Calxeda. Most of the energy efficiency gains coming out of the IT industry have been due to overall improvements that keep crunching processing power and memory into smaller, less power-intensive packages. Virtualization has yielded green benefits by consolidating servers, but more as a side effect than as a main driver, and it’s rare when a new technology emerges to challenge that status quo. Calxeda, however, is trying. The company formerly called Smooth-Stone is building servers using chips based on the ARM architecture and being tweaked for energy efficiency by the likes of SeaMicro. Calxeda promises its ARM package will yield 10x efficiency improvements, and has received $48 million in funding to bring that promise to fruition. Still, there’s little doubt that performance, rather than power, will remain the chief concern for data center operators around the globe.

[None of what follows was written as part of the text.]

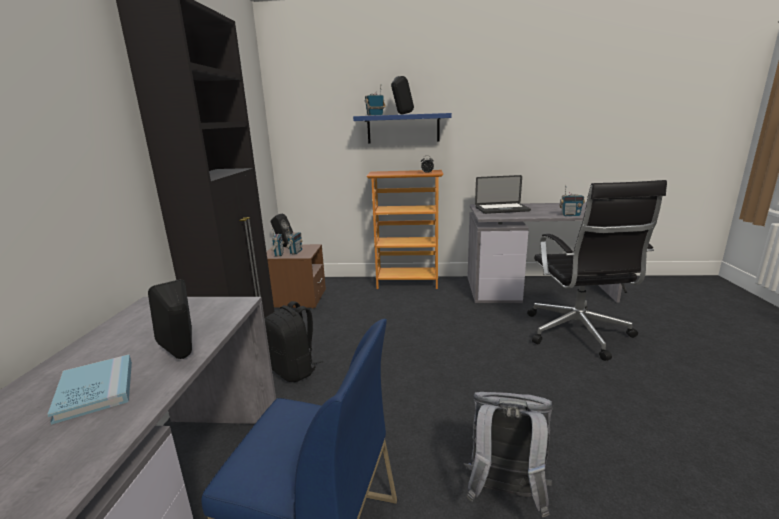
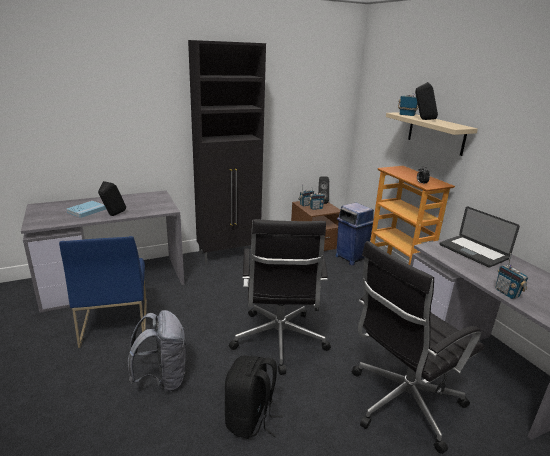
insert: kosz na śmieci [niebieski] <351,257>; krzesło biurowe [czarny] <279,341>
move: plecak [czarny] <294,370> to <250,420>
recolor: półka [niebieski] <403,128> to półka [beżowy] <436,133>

General Electric. What do you get for the conglomerate that has everything? Greentech entrepreneurs are pondering this question as they eye General Electric’s green goals over the coming years. GE has poured some $5 billion into its own energy R&D over the past five years and plans to double that to $10 billion over the coming five years. It’s also poured some $175 million into more than 20 greentech companies that run from thin-film solar and data center efficiency to more efficient airline flight patterns. As government stimulus shrinks, corporate investment from the likes of GE is likely to pick up some of the slack in 2011, Kachan & Co. predict. As to what GE is looking for from greentech startups, many are keeping an eye on its Ecomagination challenge, a partnership with prominent green VCs to invest about $200 million over the coming years. In November it named 12 winners of a combined $55 million in investment, and said it intends to back up those relatively small stakes with ongoing partnerships. GE will also be a huge customer to the greentech industry, as its plan to buy 25,000 electric cars for its corporate fleet over the coming years testifies.